● Task directions
In the material below, rewrite the lines starting with the line containing "common name: Fringed looper" and continuing through the line containing "scientific name: Polypogon Hipoepa fractalis", substituting "division" for each "phylum" and leaving everything else unchanged.

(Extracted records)
-=-=-

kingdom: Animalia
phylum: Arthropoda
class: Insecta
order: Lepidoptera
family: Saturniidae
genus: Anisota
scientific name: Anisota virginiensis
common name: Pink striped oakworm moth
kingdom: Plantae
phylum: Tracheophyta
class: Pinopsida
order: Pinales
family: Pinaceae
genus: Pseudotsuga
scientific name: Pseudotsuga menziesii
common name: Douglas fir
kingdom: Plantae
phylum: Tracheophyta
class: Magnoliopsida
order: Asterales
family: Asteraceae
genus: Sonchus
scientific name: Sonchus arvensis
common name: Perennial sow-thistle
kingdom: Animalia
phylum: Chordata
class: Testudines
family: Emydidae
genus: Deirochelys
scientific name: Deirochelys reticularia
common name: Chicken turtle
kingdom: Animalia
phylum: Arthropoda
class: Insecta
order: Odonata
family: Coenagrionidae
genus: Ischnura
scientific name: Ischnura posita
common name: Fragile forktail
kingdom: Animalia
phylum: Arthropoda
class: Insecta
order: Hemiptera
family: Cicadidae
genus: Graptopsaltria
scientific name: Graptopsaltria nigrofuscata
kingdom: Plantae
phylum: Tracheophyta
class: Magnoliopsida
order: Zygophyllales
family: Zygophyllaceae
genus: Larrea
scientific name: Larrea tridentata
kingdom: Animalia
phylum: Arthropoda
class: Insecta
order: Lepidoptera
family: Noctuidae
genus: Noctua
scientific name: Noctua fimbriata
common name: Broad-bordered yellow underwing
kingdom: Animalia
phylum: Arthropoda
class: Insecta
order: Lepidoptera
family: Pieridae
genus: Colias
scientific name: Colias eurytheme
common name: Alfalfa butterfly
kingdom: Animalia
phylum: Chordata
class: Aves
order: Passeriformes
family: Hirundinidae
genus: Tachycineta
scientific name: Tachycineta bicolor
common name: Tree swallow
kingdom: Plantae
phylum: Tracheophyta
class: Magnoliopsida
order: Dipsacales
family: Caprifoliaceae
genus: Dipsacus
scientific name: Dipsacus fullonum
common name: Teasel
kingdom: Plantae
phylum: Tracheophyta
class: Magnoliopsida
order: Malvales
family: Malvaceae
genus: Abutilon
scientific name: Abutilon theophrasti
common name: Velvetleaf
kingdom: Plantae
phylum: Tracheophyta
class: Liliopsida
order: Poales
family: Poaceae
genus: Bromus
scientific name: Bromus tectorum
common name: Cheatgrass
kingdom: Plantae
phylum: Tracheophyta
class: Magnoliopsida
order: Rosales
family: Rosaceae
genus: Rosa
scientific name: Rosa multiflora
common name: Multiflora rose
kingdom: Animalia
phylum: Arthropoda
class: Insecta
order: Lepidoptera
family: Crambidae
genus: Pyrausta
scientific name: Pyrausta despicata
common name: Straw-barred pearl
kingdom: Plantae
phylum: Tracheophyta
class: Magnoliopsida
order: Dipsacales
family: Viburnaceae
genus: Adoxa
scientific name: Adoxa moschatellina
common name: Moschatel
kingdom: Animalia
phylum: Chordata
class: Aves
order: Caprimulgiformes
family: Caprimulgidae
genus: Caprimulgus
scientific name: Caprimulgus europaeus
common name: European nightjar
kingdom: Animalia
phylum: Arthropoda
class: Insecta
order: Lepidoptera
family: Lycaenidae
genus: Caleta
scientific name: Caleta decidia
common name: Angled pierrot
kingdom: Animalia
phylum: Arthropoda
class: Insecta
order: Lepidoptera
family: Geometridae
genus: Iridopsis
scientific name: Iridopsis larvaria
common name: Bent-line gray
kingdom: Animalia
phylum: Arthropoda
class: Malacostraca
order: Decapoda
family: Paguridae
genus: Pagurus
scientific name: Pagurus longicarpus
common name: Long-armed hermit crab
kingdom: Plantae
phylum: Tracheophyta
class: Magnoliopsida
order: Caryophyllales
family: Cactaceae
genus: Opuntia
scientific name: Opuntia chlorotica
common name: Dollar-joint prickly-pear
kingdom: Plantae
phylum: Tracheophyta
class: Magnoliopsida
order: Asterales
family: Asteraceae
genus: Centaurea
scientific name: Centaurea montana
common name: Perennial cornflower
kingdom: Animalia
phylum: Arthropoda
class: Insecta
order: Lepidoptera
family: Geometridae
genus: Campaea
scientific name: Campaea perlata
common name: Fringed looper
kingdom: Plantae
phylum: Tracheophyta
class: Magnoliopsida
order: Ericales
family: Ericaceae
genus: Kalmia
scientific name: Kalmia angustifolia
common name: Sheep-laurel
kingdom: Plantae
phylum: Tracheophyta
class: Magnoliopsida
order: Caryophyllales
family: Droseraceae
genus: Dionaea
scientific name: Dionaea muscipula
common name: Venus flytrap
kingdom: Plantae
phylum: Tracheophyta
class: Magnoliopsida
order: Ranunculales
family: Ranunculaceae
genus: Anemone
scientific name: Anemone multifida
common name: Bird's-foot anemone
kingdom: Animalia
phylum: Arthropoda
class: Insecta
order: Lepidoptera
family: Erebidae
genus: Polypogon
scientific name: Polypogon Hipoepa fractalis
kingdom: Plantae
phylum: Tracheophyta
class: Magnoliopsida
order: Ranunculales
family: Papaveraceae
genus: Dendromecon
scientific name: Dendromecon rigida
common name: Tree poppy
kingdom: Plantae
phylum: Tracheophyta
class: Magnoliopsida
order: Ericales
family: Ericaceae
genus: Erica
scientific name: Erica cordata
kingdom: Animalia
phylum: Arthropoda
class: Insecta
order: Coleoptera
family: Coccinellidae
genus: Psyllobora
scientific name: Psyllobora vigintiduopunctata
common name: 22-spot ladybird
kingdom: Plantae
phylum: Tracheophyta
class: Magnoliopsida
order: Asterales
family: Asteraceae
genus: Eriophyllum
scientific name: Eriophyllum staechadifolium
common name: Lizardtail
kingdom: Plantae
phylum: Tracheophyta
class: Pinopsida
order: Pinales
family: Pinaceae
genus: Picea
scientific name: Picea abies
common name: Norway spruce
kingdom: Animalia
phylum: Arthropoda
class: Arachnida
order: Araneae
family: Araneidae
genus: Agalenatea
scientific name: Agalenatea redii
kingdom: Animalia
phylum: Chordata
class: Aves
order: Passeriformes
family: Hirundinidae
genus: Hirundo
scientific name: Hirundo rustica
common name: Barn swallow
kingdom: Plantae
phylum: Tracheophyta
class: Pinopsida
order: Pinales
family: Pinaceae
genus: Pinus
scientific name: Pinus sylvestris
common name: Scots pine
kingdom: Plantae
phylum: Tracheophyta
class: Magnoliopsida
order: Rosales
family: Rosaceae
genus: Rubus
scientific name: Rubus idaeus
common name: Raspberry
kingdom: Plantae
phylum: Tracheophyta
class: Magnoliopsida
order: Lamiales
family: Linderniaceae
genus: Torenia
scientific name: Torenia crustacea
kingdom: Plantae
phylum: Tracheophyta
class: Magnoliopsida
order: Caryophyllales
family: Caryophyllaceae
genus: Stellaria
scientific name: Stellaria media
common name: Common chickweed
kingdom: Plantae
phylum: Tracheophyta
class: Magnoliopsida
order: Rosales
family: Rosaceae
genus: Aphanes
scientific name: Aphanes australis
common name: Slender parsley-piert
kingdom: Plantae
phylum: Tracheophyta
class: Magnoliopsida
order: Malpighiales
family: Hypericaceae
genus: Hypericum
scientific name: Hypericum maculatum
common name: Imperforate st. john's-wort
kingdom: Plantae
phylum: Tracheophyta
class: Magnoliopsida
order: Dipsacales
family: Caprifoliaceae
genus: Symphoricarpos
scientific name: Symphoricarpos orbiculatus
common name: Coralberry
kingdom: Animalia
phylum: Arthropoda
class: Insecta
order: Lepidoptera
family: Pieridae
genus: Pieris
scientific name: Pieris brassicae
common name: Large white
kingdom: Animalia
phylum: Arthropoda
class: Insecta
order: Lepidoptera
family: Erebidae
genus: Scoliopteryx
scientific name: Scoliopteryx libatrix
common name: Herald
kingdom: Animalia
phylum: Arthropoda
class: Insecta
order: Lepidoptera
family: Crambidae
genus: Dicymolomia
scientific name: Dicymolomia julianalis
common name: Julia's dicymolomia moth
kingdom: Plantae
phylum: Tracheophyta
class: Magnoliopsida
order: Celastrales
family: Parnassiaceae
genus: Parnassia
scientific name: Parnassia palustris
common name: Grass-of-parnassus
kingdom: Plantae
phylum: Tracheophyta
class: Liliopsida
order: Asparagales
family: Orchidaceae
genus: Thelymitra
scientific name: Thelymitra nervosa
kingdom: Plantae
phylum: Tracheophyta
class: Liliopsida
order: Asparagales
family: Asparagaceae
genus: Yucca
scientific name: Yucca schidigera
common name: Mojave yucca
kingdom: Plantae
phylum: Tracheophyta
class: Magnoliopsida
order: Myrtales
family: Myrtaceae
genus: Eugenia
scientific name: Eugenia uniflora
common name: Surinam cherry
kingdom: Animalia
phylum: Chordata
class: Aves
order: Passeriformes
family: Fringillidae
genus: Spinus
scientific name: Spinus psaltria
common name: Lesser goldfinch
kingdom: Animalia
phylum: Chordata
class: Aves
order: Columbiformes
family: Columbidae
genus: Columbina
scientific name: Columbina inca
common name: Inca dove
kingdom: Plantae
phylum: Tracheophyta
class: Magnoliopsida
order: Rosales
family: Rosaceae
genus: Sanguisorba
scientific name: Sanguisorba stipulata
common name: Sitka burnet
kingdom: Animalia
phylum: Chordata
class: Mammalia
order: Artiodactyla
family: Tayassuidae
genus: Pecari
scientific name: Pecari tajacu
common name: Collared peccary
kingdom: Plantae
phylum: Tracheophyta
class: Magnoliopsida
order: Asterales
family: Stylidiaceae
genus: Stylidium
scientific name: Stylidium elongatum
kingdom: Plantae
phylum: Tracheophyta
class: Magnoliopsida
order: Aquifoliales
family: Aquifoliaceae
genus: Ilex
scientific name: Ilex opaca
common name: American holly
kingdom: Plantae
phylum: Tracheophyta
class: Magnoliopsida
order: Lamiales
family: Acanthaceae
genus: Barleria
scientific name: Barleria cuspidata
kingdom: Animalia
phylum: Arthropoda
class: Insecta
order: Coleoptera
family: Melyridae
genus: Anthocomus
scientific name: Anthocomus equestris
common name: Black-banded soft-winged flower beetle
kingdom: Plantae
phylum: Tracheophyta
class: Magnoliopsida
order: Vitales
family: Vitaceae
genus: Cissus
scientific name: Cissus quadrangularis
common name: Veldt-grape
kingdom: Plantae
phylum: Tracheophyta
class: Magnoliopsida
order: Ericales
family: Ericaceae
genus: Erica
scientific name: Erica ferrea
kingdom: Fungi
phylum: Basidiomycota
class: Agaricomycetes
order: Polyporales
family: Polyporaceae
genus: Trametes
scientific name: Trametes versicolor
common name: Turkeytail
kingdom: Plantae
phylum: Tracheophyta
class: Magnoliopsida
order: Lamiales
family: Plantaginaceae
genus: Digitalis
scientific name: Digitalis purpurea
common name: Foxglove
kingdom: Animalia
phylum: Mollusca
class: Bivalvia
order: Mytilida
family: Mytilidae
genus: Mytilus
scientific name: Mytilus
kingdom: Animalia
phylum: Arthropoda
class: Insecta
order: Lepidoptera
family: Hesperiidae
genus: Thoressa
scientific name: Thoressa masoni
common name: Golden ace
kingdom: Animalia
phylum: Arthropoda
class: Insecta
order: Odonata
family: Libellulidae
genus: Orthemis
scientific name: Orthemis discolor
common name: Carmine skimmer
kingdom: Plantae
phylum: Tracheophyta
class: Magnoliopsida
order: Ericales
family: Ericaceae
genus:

-=-=-

● Written answer
common name: Fringed looper
kingdom: Plantae
division: Tracheophyta
class: Magnoliopsida
order: Ericales
family: Ericaceae
genus: Kalmia
scientific name: Kalmia angustifolia
common name: Sheep-laurel
kingdom: Plantae
division: Tracheophyta
class: Magnoliopsida
order: Caryophyllales
family: Droseraceae
genus: Dionaea
scientific name: Dionaea muscipula
common name: Venus flytrap
kingdom: Plantae
division: Tracheophyta
class: Magnoliopsida
order: Ranunculales
family: Ranunculaceae
genus: Anemone
scientific name: Anemone multifida
common name: Bird's-foot anemone
kingdom: Animalia
division: Arthropoda
class: Insecta
order: Lepidoptera
family: Erebidae
genus: Polypogon
scientific name: Polypogon Hipoepa fractalis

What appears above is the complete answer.